:: WHAT THE EXERCISE ASKS ::
In the records below, find the lines that include "Allegheny" and copy each.

Page-level text extractions:

============

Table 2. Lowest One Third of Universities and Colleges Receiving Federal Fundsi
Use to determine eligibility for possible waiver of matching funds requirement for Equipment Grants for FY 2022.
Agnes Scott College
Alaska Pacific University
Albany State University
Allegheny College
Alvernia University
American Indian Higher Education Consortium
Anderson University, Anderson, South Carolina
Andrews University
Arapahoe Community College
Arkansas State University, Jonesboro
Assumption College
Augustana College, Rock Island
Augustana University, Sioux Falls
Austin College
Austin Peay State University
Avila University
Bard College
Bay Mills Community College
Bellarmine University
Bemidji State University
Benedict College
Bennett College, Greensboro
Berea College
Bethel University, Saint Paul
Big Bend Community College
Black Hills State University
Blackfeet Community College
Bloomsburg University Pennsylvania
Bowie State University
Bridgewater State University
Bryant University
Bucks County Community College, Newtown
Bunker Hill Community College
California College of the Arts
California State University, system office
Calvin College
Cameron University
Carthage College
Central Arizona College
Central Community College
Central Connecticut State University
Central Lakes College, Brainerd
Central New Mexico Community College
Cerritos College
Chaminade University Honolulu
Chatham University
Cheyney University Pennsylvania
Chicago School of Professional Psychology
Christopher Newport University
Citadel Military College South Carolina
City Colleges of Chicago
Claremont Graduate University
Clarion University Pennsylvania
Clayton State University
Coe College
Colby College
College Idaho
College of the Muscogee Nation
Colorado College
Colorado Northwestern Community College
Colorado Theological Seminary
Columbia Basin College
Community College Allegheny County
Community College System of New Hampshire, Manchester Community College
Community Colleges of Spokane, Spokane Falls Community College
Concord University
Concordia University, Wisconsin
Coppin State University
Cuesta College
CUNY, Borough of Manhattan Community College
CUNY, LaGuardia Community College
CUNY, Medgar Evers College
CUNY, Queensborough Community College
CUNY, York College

============

:: TASK RESULT ::
Allegheny College
Community College Allegheny County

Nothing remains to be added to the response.